##### RECORDS PROVIDED

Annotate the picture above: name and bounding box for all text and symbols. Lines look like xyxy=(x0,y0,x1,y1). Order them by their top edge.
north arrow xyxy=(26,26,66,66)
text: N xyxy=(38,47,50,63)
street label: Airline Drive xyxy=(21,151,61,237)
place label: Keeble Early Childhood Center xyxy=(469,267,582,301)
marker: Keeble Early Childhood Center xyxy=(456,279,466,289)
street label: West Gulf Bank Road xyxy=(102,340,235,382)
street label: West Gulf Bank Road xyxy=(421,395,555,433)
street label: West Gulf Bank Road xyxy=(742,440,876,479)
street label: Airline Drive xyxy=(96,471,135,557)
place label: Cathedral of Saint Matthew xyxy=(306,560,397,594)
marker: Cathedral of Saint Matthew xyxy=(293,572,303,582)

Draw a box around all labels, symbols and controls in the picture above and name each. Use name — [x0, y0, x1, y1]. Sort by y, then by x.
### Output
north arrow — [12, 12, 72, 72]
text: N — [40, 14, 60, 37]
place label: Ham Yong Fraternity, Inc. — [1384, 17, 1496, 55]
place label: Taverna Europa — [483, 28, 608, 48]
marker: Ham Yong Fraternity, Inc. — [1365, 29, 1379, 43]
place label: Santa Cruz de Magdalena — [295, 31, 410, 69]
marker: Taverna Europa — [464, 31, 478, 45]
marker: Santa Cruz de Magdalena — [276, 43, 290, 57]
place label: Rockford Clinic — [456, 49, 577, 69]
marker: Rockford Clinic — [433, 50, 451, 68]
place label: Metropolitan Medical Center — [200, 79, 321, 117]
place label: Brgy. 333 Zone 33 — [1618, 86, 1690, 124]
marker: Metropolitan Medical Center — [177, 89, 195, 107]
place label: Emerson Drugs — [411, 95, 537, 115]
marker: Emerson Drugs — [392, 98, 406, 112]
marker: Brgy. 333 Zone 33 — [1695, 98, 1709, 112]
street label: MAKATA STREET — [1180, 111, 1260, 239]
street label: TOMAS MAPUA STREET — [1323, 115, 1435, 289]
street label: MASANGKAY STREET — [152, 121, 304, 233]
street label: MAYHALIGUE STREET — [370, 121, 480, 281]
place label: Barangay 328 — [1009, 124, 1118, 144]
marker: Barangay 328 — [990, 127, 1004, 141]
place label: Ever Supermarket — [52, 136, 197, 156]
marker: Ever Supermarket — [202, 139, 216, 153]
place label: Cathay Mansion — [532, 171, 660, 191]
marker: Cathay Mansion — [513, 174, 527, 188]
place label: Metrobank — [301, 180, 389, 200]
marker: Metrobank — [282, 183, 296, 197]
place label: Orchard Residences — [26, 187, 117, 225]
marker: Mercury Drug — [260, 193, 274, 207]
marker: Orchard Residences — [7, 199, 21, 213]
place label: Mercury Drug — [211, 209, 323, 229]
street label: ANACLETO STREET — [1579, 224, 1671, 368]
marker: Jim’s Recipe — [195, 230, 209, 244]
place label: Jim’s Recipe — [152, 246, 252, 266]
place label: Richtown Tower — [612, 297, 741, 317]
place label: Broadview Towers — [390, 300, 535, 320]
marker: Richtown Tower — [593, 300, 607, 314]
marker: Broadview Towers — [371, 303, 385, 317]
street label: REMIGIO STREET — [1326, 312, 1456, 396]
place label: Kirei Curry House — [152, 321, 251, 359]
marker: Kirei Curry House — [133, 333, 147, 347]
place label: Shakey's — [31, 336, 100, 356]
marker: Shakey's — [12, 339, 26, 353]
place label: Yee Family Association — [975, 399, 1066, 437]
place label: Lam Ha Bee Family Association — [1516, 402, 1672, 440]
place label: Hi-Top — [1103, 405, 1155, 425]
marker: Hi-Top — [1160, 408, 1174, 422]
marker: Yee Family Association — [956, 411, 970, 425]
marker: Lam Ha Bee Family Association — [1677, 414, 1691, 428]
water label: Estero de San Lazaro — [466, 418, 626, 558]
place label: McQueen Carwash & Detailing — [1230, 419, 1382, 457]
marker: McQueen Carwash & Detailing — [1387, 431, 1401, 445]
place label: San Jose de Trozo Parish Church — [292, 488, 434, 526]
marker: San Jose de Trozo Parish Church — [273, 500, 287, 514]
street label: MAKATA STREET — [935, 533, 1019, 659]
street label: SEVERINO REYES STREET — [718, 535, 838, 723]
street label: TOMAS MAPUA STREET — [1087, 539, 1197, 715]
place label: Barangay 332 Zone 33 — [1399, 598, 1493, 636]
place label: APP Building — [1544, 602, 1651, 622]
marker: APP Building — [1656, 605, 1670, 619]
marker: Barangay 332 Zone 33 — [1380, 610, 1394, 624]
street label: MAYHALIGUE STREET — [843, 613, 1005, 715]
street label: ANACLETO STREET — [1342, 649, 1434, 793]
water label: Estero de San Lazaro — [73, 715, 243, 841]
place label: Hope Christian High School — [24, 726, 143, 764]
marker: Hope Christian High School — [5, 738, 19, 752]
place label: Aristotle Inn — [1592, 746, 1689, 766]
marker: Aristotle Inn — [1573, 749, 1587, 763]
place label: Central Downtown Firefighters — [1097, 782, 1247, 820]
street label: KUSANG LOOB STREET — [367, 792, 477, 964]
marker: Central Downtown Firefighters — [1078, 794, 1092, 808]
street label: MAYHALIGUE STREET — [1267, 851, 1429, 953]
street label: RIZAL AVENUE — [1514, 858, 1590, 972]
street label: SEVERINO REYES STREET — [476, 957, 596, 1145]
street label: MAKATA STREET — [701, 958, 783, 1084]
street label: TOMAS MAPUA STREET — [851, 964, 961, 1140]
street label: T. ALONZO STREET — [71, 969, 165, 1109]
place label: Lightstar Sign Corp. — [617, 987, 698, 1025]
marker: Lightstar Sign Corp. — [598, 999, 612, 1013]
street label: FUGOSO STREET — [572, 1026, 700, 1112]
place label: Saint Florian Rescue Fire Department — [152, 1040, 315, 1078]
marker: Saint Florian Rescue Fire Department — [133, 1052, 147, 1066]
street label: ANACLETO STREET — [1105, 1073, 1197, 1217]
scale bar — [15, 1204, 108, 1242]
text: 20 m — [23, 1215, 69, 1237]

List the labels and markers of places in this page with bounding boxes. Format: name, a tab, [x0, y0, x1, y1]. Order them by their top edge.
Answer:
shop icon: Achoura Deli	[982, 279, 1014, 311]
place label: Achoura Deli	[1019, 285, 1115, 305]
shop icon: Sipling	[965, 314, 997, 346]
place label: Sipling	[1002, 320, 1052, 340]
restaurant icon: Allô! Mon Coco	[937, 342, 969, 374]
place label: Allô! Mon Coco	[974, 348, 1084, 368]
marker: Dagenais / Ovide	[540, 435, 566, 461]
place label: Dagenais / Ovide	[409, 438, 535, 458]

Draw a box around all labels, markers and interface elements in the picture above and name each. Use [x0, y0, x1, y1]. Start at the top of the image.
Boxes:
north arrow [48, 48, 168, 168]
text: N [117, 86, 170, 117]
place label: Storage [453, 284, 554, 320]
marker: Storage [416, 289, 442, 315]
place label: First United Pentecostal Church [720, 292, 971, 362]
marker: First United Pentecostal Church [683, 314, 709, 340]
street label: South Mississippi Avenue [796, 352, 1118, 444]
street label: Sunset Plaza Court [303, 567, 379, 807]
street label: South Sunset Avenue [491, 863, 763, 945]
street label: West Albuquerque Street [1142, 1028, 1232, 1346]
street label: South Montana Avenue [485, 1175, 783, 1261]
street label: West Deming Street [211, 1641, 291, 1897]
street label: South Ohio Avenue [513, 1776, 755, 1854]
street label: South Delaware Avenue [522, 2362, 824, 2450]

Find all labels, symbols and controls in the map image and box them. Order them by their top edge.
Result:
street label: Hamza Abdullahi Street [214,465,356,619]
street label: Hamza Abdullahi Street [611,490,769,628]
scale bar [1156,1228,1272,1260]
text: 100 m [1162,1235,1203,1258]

##########

EXERCISE:
Begin with the line that contains "Draw a box around all labels, markers" and end with the last line of the records; set down every line in that span exactly, and nothing else.

EXPECTED ANSWER:
Draw a box around all labels, markers and interface elements in the picture above and name each. Use [x0, y0, x1, y1]. Start at the top of the image.
Boxes:
north arrow [48, 48, 168, 168]
text: N [117, 86, 170, 117]
place label: Storage [453, 284, 554, 320]
marker: Storage [416, 289, 442, 315]
place label: First United Pentecostal Church [720, 292, 971, 362]
marker: First United Pentecostal Church [683, 314, 709, 340]
street label: South Mississippi Avenue [796, 352, 1118, 444]
street label: Sunset Plaza Court [303, 567, 379, 807]
street label: South Sunset Avenue [491, 863, 763, 945]
street label: West Albuquerque Street [1142, 1028, 1232, 1346]
street label: South Montana Avenue [485, 1175, 783, 1261]
street label: West Deming Street [211, 1641, 291, 1897]
street label: South Ohio Avenue [513, 1776, 755, 1854]
street label: South Delaware Avenue [522, 2362, 824, 2450]

Find all labels, symbols and controls in the map image and box them. Order them by their top edge.
Result:
street label: Hamza Abdullahi Street [214,465,356,619]
street label: Hamza Abdullahi Street [611,490,769,628]
scale bar [1156,1228,1272,1260]
text: 100 m [1162,1235,1203,1258]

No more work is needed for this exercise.